• _The problem_
Reproduce the passage about the forum word for word, starting at "The forum lasted" and going up to and including "he is elected?".

*** Excerpted text ***

The forum lasted for more than two hours. Mearsheimer and Walt spoke for an hour and spent the rest of the time answering questions. There were no interruptions, only a series of coughs and friendly laughter that cued up every few minutes. After the talk, there was an avalanche of questions:
· What part does the Christian evangelical lobby play in Israel?
· Do you know how AIPAC is financed? Are they perhaps only representing a few millionaires?
· Is there evidence that the AIPAC leadership in the US undermined peace negotiations and the Oslo accords during the Rabin era?
· Don’t you think that your book helps to perpetuate the hatred already existing in the world against Israel and the Jews?
· Obama’s pandering to AIPAC shows that you are right. Do you think Obama will change if he is elected?
· Even President Bush, the most pro-Israel president, supports the Palestinian demand for a Palestinian state. Does this sound like unconditional support for Israel?
· Why does the US give as much aid to the terror state of Israel as all other countries in the world combined? What role did the Israel lobby and the other neocons play a role in the terror attack on Lebanon in 2006?
· Do you think that your papers and book meet academic requirements and standards?
· In outlining future negative results of Israel’s continual policy against viable Palestinian settlement, how do you relate to the certain medium-term future when groups will acquire weapons of mass destruction with delivery capability?
· Is the Israel lobby influential also because American non-Jewish interests are served well by the violence and conflict generated by the (mainly militarist) support?
· Why do you think that you and Gush Shalom know better than we (~1/3 of the Israeli population) and evangelicals about the national interests of America and Israel?
· Is the Israel lobby perhaps providing a nice cover for oil interests?
· Where was this lobby, if it is so powerful, between 1939 and 1945? Why was it not possible for American Jews to let the extermination camps be bombed?

*** Information shown ***

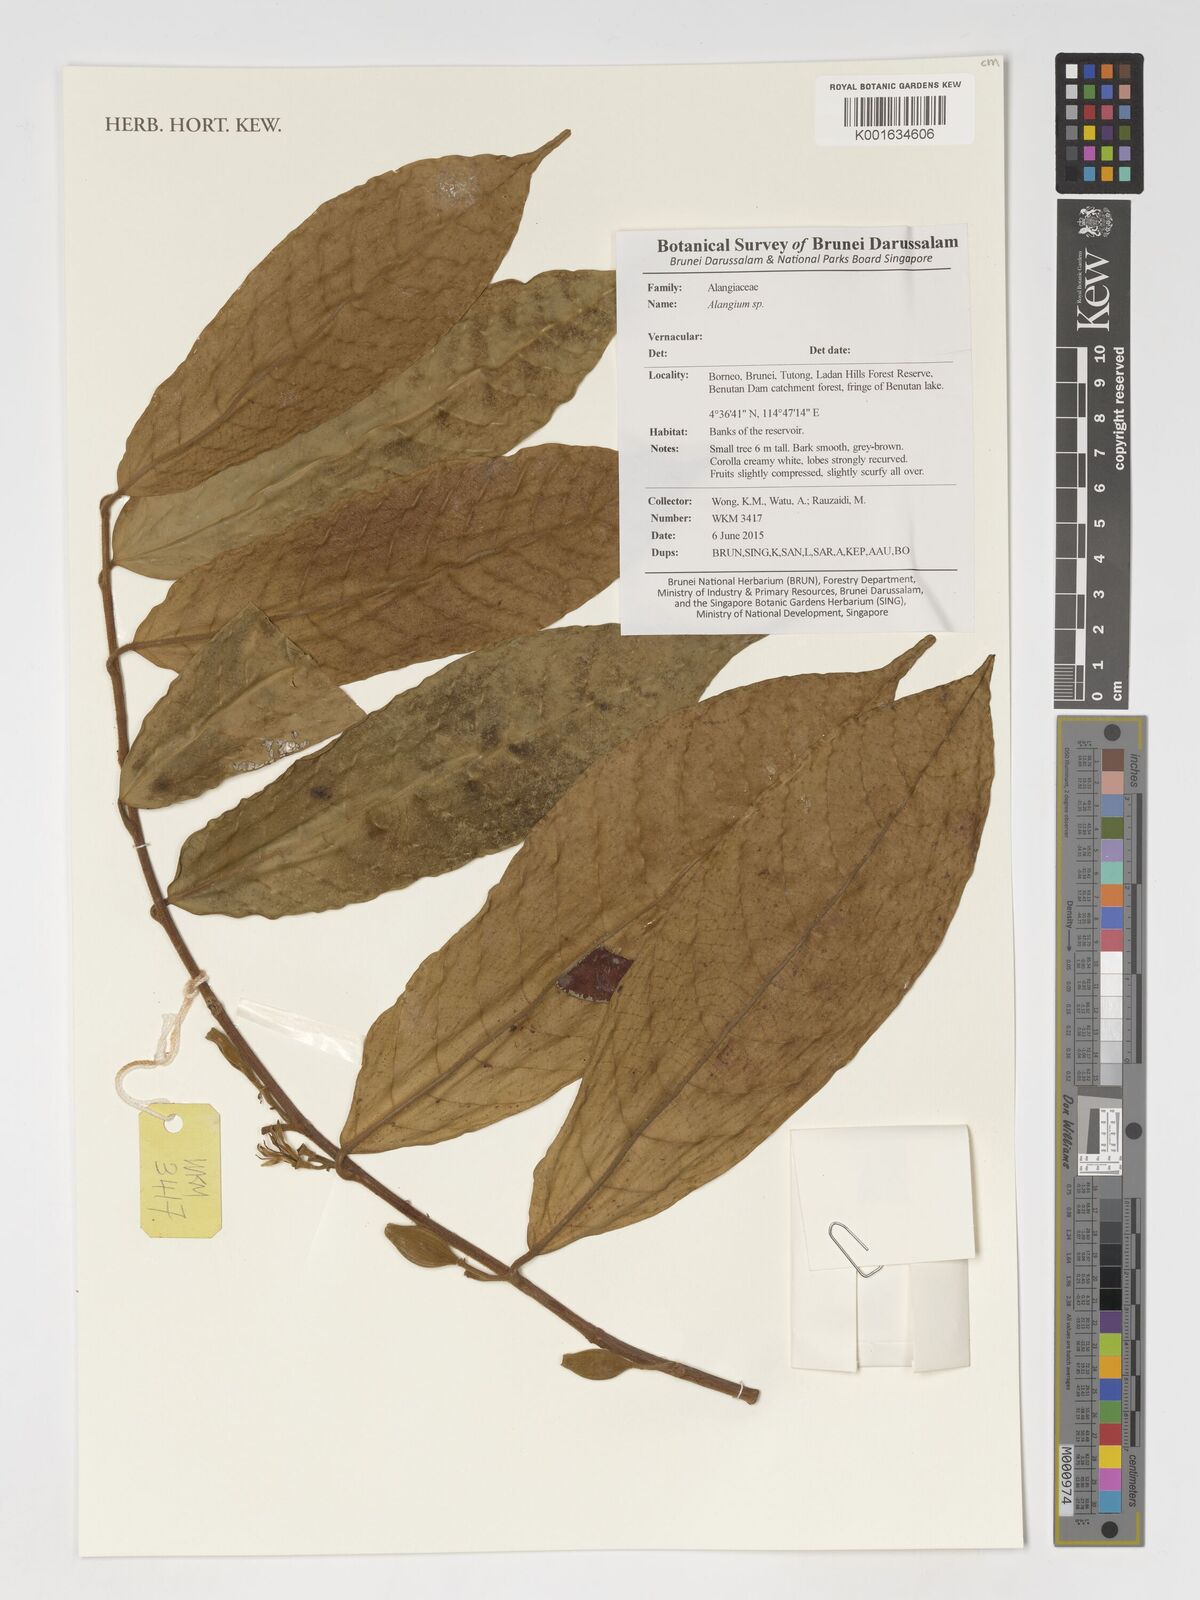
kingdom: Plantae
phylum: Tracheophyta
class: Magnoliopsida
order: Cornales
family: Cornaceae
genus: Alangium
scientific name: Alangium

***

• _Answer area_
The forum lasted for more than two hours. Mearsheimer and Walt spoke for an hour and spent the rest of the time answering questions. There were no interruptions, only a series of coughs and friendly laughter that cued up every few minutes. After the talk, there was an avalanche of questions:
· What part does the Christian evangelical lobby play in Israel?
· Do you know how AIPAC is financed? Are they perhaps only representing a few millionaires?
· Is there evidence that the AIPAC leadership in the US undermined peace negotiations and the Oslo accords during the Rabin era?
· Don’t you think that your book helps to perpetuate the hatred already existing in the world against Israel and the Jews?
· Obama’s pandering to AIPAC shows that you are right. Do you think Obama will change if he is elected?